According to the report, dozens of people have died from severe malaria and typhoid fever in the state amidst the coronavirus pandemic. Already, 150 people have been buried in three cemeteries within the state.
Some residents who spoke on the issue said the number of deaths in Kano is still increasing.
An attendant at one of the cemeteries in the state said: “between Wednesday and Thursday we have buried about 67 corpses.”
Some bereaved families, however, said with the coronavirus scare at private health facilities, some of those who died could not access medical care, which might have resulted in their deaths.
At the moment, the Aminu Kano Teaching Hospital AKTH, the largest tertiary health facility in the state, and many public hospitals suspended services at speciality clinics and restricted the number of outpatient visitation thereby leaving hundreds of patients without medical care.
Mustapha Muhammad Zakari, a resident in the state, said he lost his mother who had been battling diabetes for over a year. He said his mother died in between hospitals after being rejected at an orthopaedic clinic.
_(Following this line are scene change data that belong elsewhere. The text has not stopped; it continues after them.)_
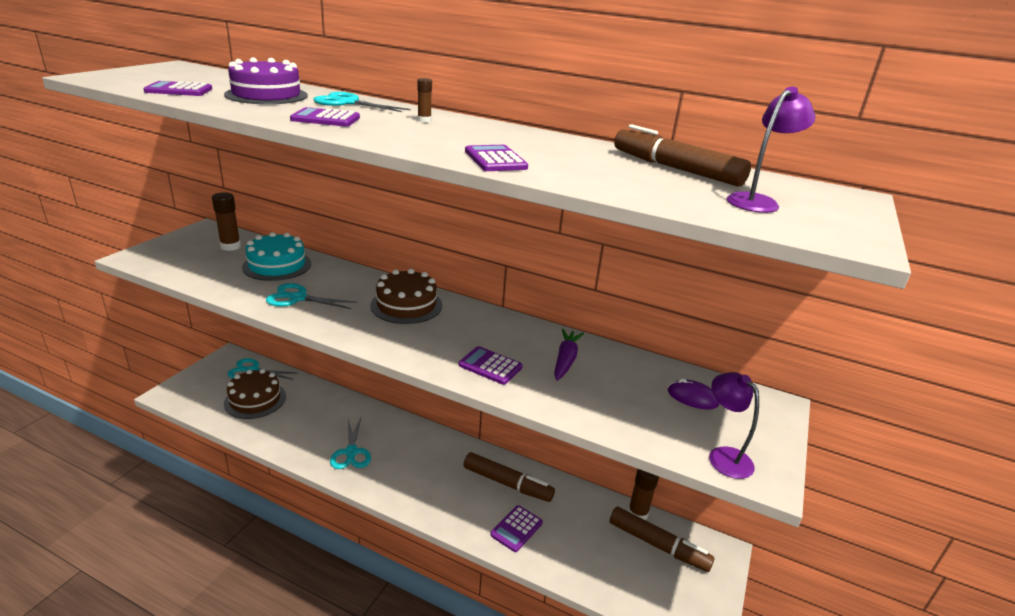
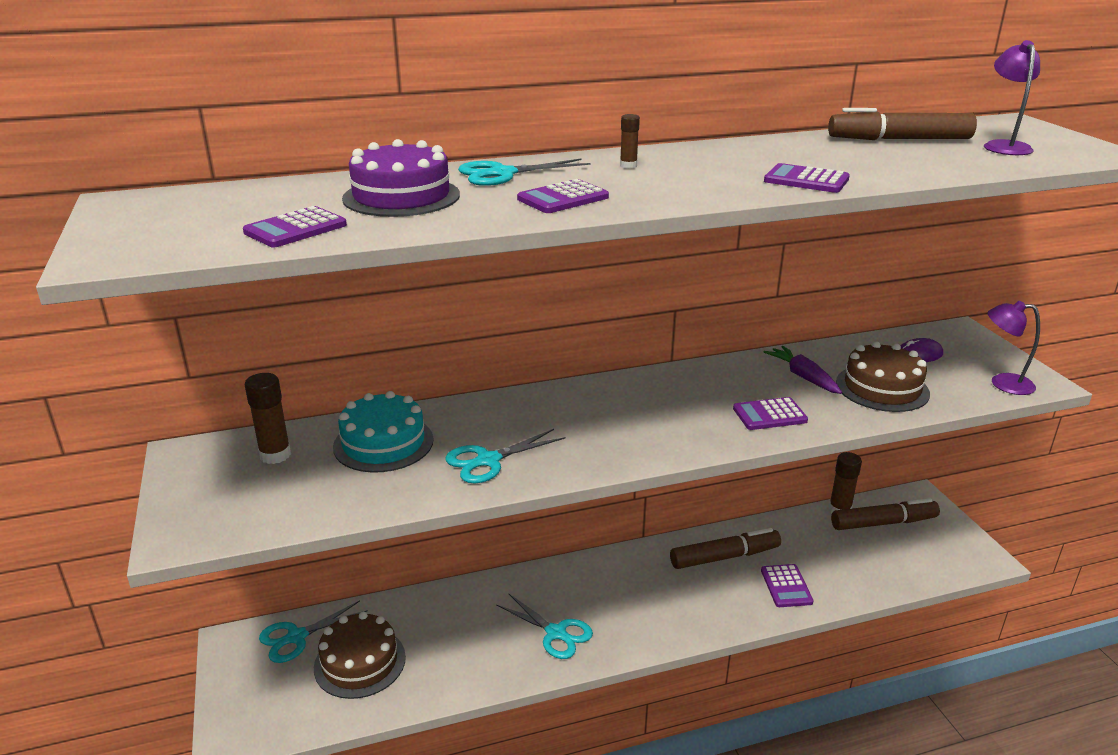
camera: 40 degrees left, 0 degrees up
brown cake [370,269,442,324] -> brown cake moved to [836,341,930,412]

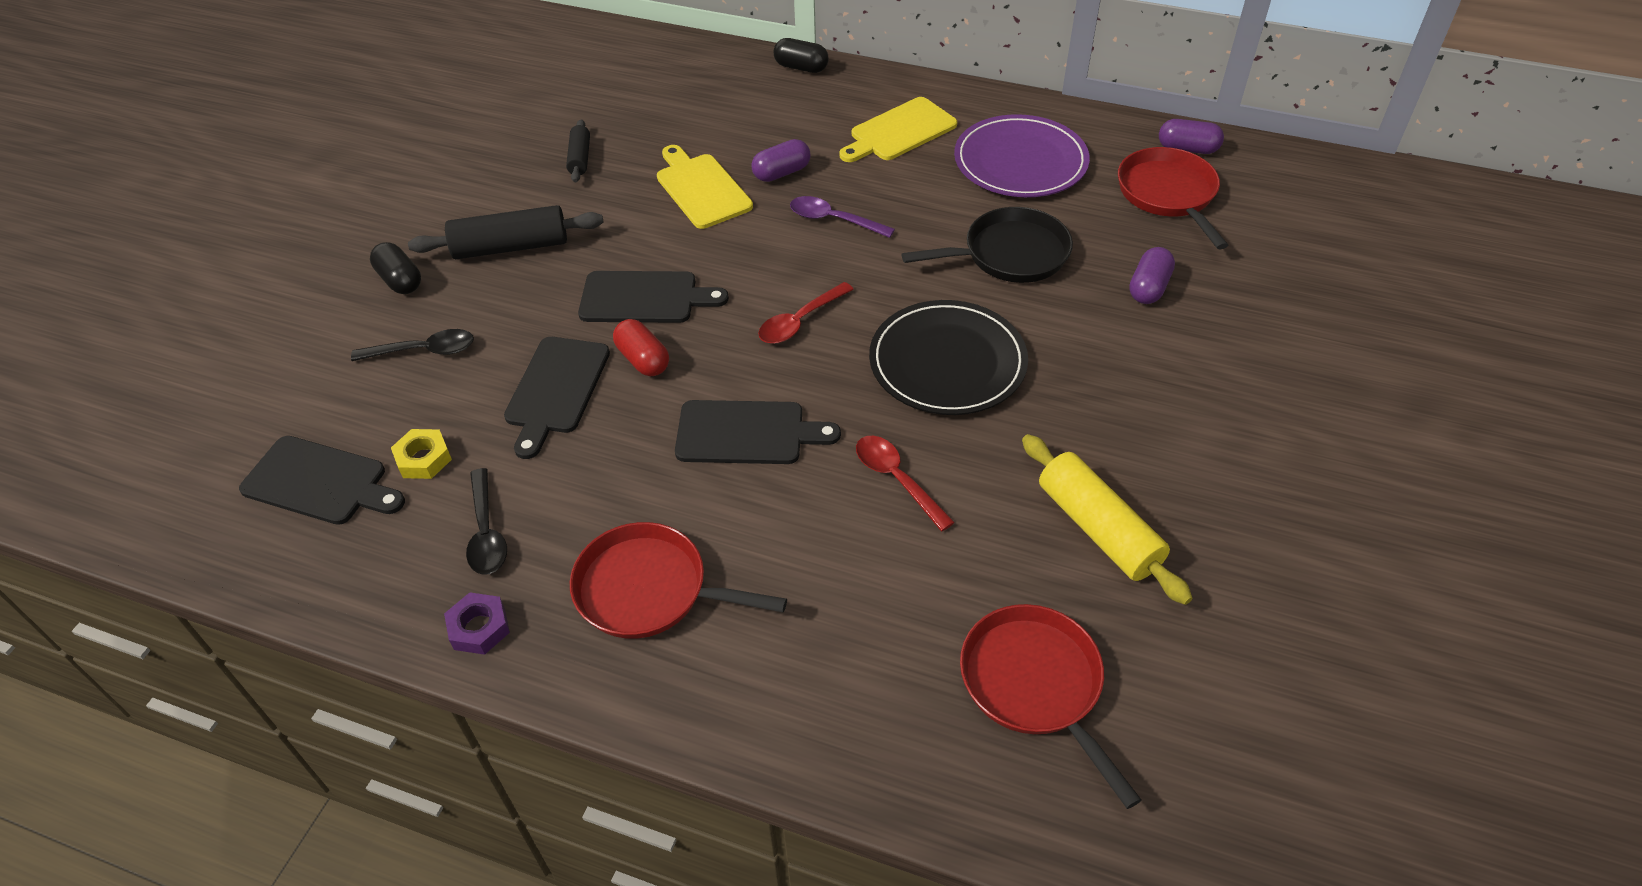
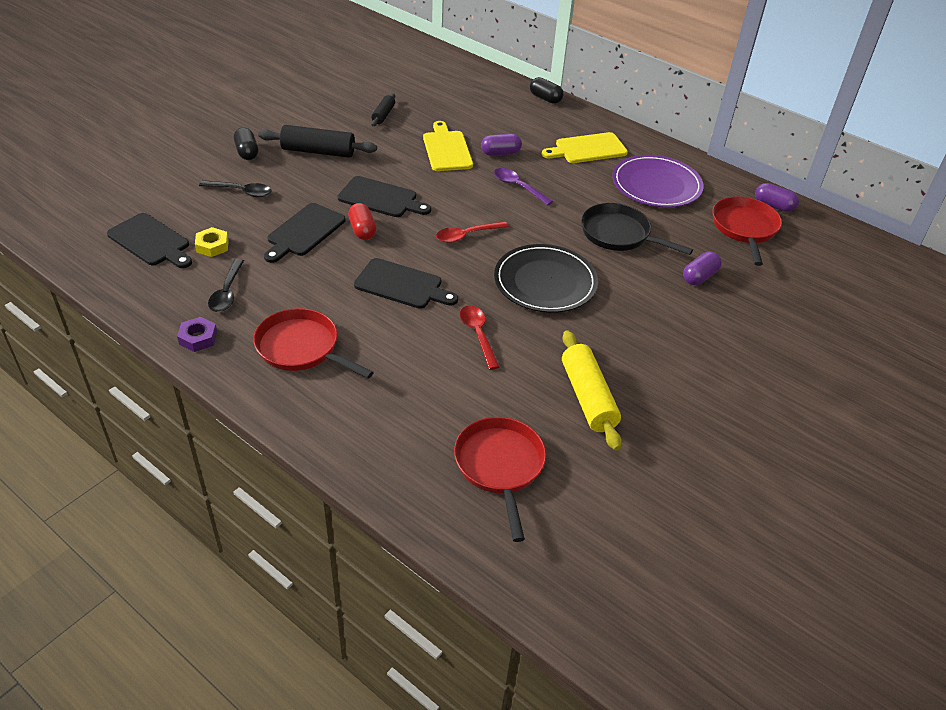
camera: 15 degrees right, 5 degrees down
black pan [902,207,1073,283] -> black pan turned 150 degrees counterclockwise [581,203,693,255]

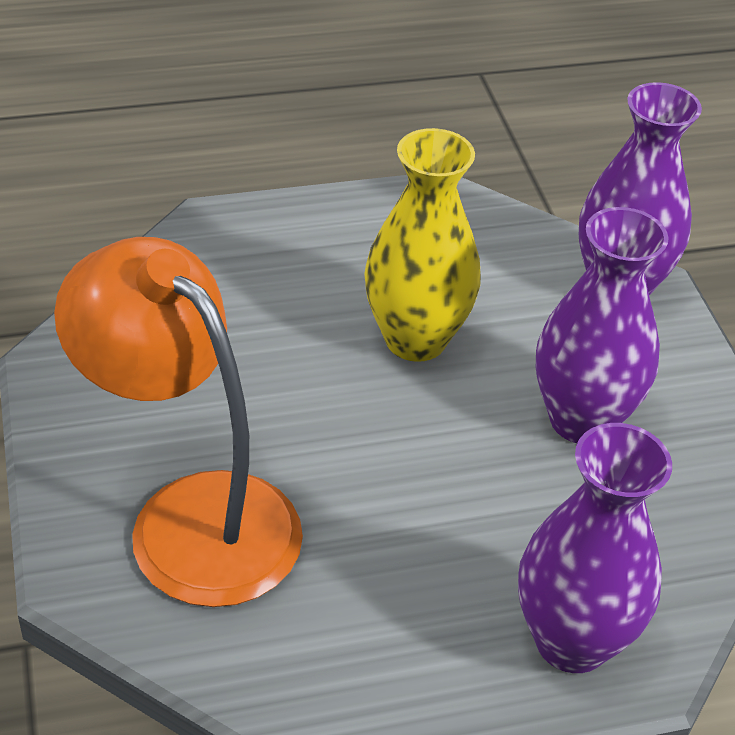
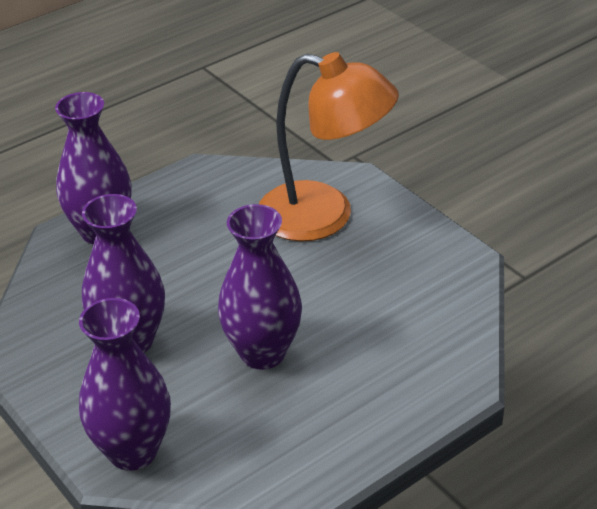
camera: 160 degrees right, 5 degrees down
yellow vase [364,128,481,362] -> purple vase [218,204,302,370]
Aminu Ibrahim, a bereaved, said his father was diagnosed with malaria and typhoid fever before he died at a private clinic. He said his father was rejected at a specialist hospital before he was moved to the clinic.
Munir Abdullahi, another resident who lost his uncle on Monday, April 20, decried the prevalence of cases of malaria and typhoid in the area. He said his diabetic uncle was diagnosed with malaria, which sent him to his grave.
“We took him to a private hospital along Miller road, he was diagnosed with malaria. From there, they referred us to Muhammadu Buhari Specialist Hospital, Giginyu where he was put into life support and after some hours, he died,” Abdullahi said.
It is on record that, Kano state experienced a similar spike in deaths in 2016, 2017, 2018 and 2019 consecutively.
It was also on record that in 2017 the state witnessed an increase in the death of women and children from what was later identified to be malaria.